The Conjugacy Classes of SL2 (IR)

Abstract

This paper is the result of my participation in the Undergraduate Program of the 1998 Park City Mathematics Institute Summer Session, as well as my individual work with Dr. John Fink for the remainder of that summer. The primary section of the paper, the SL2 (IR) problem, was proposed and outlined by Dr. Roger Howe, who lectured at the P.C.M.I. Summer Session. Superficially, the primary goal of this text is an exploration of the matrix group SL2(IR), the group of all 2 x 2 matrices with real entries and determinant 1, culminating with a geometric representation of its conjugacy classes. It is hoped, however, that the text might also demonstrate the usefulness of the basic concepts of Lie Theory in such investigations.
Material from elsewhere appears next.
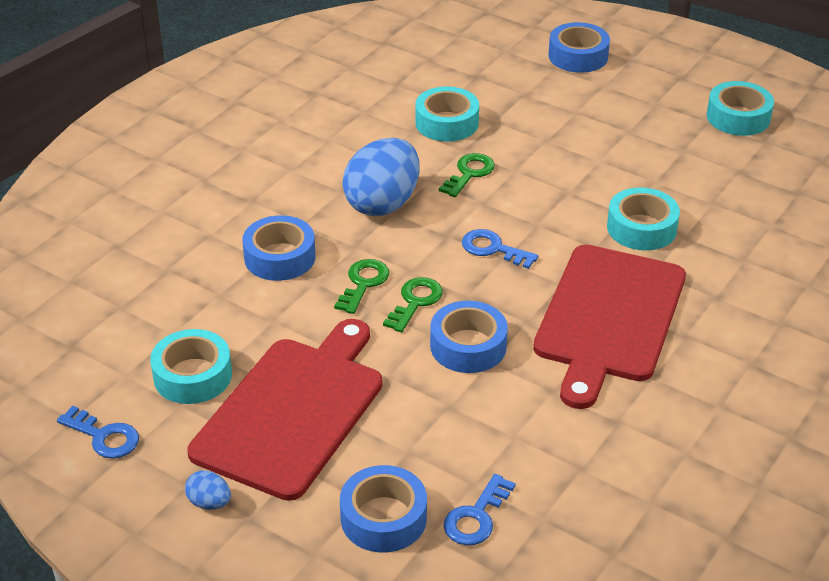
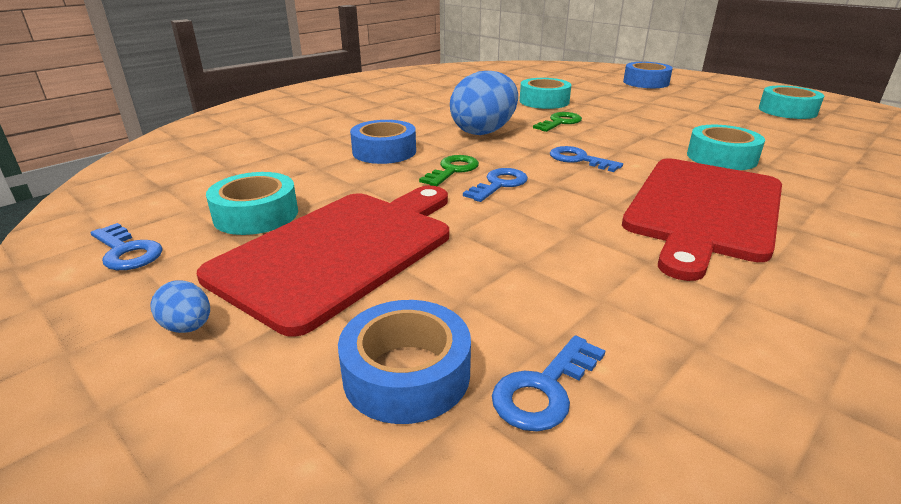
camera: 10 degrees right, 10 degrees down
green key [383,277,443,332] -> blue key [463,168,528,202]
blue tape [430,301,508,373] -> none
For this reason, no previous knowledge of Lie Groups or Lie Algebras is presupposed of the reader. Rather, the text is designed to offer a brief introduction to these concepts within a setting comfortable to most undergraduate students. While it is assumed that the reader has a basic command of linear algebra, all other necessary results are developed or introduced within the text. The first section is a development of the connection between a Lie Group and its corresponding Lie Algebra. Rather than a rigorous development of this material, emphasis is placed on examples, and very few proofs are given. The results presented are only those which were manipulated in our explorations of SL(IR). The remainder of the text is devoted to these explorations. This portion begins by establishing the Lie Algebra of SL2 (IR), and the basic geometry of the algebra is determined. We then devote our attention to the conjugacy classes of the algebra, which are studied first algebraically, and then geometrically. The final sections examine the properties of the mapping from the algebra to the group SL2 (IR) and use this information to determine the geometry of the orbits of the group.